Items from a data source
# # # # # # #

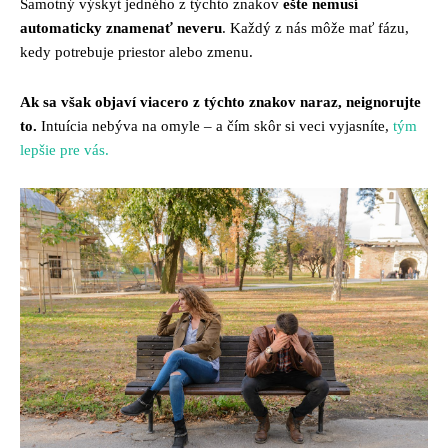
Samotný výskyt jedného z týchto znakov
ešte nemusí
automaticky znamenať neveru
. Každý z nás môže mať fázu,
kedy potrebuje priestor alebo zmenu.
Ak sa však objaví viacero z týchto znakov naraz, neignorujte
to.
Intuícia nebýva na omyle – a čím skôr si veci vyjasníte,
tým
lepšie pre vás.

# # # # # # #

• _EXERCISE GOAL_
Render every line of text from the items above as a Markdown table with the columns "No." and "Line", numbering the rows and skipping blank lines. Keep the pictures out of the answer.

• _WRITTEN RESPONSE_
| No. | Line |
|---|---|
| 1 | Samotný výskyt jedného z týchto znakov |
| 2 | ešte nemusí |
| 3 | automaticky znamenať neveru |
| 4 | . Každý z nás môže mať fázu, |
| 5 | kedy potrebuje priestor alebo zmenu. |
| 6 | Ak sa však objaví viacero z týchto znakov naraz, neignorujte |
| 7 | to. |
| 8 | Intuícia nebýva na omyle – a čím skôr si veci vyjasníte, |
| 9 | tým |
| 10 | lepšie pre vás. |